> [Task item]: Reproduce every line of the listing below without changes, keeping each line's original language and order.

..............................

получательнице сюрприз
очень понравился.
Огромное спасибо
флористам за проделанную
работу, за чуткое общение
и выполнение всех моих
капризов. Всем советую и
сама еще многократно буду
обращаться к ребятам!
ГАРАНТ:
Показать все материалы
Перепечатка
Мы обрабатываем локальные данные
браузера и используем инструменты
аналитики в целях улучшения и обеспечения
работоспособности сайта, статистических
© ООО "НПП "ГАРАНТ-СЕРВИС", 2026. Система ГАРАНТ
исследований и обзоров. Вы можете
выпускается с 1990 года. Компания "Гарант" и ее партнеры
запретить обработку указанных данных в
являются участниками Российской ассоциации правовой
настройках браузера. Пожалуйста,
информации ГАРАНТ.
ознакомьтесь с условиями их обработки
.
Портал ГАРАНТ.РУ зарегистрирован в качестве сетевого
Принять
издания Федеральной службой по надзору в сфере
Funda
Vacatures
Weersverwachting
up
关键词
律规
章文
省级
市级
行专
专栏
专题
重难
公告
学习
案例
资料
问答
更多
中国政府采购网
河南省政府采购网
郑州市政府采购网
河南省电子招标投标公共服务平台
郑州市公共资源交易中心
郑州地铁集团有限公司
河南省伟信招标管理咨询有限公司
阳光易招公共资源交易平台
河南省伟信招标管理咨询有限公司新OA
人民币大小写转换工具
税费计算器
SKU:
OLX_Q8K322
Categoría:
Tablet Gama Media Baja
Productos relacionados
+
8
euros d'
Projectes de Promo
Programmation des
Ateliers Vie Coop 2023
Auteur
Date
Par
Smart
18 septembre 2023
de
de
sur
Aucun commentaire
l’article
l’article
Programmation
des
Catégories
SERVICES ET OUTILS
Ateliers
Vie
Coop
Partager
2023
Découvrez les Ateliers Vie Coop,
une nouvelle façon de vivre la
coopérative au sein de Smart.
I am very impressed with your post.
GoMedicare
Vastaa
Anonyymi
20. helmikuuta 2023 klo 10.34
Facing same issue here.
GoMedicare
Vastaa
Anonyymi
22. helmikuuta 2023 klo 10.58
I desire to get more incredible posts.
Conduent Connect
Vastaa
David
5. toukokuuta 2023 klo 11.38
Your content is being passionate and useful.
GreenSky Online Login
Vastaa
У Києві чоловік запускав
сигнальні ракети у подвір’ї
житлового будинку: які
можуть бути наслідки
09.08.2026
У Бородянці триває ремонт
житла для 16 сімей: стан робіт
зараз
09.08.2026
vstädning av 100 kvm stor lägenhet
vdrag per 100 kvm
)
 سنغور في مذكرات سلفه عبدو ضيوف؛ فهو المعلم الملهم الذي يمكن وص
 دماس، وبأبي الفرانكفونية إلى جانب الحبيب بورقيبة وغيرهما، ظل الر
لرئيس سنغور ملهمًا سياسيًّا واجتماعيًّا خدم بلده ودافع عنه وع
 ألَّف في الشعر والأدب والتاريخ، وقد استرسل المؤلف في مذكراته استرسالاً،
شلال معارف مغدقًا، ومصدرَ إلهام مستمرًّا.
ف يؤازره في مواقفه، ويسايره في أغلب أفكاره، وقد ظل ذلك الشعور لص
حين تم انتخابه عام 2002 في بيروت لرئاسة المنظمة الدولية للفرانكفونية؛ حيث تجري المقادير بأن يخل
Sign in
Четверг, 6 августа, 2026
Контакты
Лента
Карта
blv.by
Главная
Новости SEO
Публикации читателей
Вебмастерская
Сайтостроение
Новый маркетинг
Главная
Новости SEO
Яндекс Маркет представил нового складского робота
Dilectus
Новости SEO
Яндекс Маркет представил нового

..............................

> [Result of this task]:
получательнице сюрприз
очень понравился.
Огромное спасибо
флористам за проделанную
работу, за чуткое общение
и выполнение всех моих
капризов. Всем советую и
сама еще многократно буду
обращаться к ребятам!
ГАРАНТ:
Показать все материалы
Перепечатка
Мы обрабатываем локальные данные
браузера и используем инструменты
аналитики в целях улучшения и обеспечения
работоспособности сайта, статистических
© ООО "НПП "ГАРАНТ-СЕРВИС", 2026. Система ГАРАНТ
исследований и обзоров. Вы можете
выпускается с 1990 года. Компания "Гарант" и ее партнеры
запретить обработку указанных данных в
являются участниками Российской ассоциации правовой
настройках браузера. Пожалуйста,
информации ГАРАНТ.
ознакомьтесь с условиями их обработки
.
Портал ГАРАНТ.РУ зарегистрирован в качестве сетевого
Принять
издания Федеральной службой по надзору в сфере
Funda
Vacatures
Weersverwachting
up
关键词
律规
章文
省级
市级
行专
专栏
专题
重难
公告
学习
案例
资料
问答
更多
中国政府采购网
河南省政府采购网
郑州市政府采购网
河南省电子招标投标公共服务平台
郑州市公共资源交易中心
郑州地铁集团有限公司
河南省伟信招标管理咨询有限公司
阳光易招公共资源交易平台
河南省伟信招标管理咨询有限公司新OA
人民币大小写转换工具
税费计算器
SKU:
OLX_Q8K322
Categoría:
Tablet Gama Media Baja
Productos relacionados
+
8
euros d'
Projectes de Promo
Programmation des
Ateliers Vie Coop 2023
Auteur
Date
Par
Smart
18 septembre 2023
de
de
sur
Aucun commentaire
l’article
l’article
Programmation
des
Catégories
SERVICES ET OUTILS
Ateliers
Vie
Coop
Partager
2023
Découvrez les Ateliers Vie Coop,
une nouvelle façon de vivre la
coopérative au sein de Smart.
I am very impressed with your post.
GoMedicare
Vastaa
Anonyymi
20. helmikuuta 2023 klo 10.34
Facing same issue here.
GoMedicare
Vastaa
Anonyymi
22. helmikuuta 2023 klo 10.58
I desire to get more incredible posts.
Conduent Connect
Vastaa
David
5. toukokuuta 2023 klo 11.38
Your content is being passionate and useful.
GreenSky Online Login
Vastaa
У Києві чоловік запускав
сигнальні ракети у подвір’ї
житлового будинку: які
можуть бути наслідки
09.08.2026
У Бородянці триває ремонт
житла для 16 сімей: стан робіт
зараз
09.08.2026
vstädning av 100 kvm stor lägenhet
vdrag per 100 kvm
)
 سنغور في مذكرات سلفه عبدو ضيوف؛ فهو المعلم الملهم الذي يمكن وص
 دماس، وبأبي الفرانكفونية إلى جانب الحبيب بورقيبة وغيرهما، ظل الر
لرئيس سنغور ملهمًا سياسيًّا واجتماعيًّا خدم بلده ودافع عنه وع
 ألَّف في الشعر والأدب والتاريخ، وقد استرسل المؤلف في مذكراته استرسالاً،
شلال معارف مغدقًا، ومصدرَ إلهام مستمرًّا.
ف يؤازره في مواقفه، ويسايره في أغلب أفكاره، وقد ظل ذلك الشعور لص
حين تم انتخابه عام 2002 في بيروت لرئاسة المنظمة الدولية للفرانكفونية؛ حيث تجري المقادير بأن يخل
Sign in
Четверг, 6 августа, 2026
Контакты
Лента
Карта
blv.by
Главная
Новости SEO
Публикации читателей
Вебмастерская
Сайтостроение
Новый маркетинг
Главная
Новости SEO
Яндекс Маркет представил нового складского робота
Dilectus
Новости SEO
Яндекс Маркет представил нового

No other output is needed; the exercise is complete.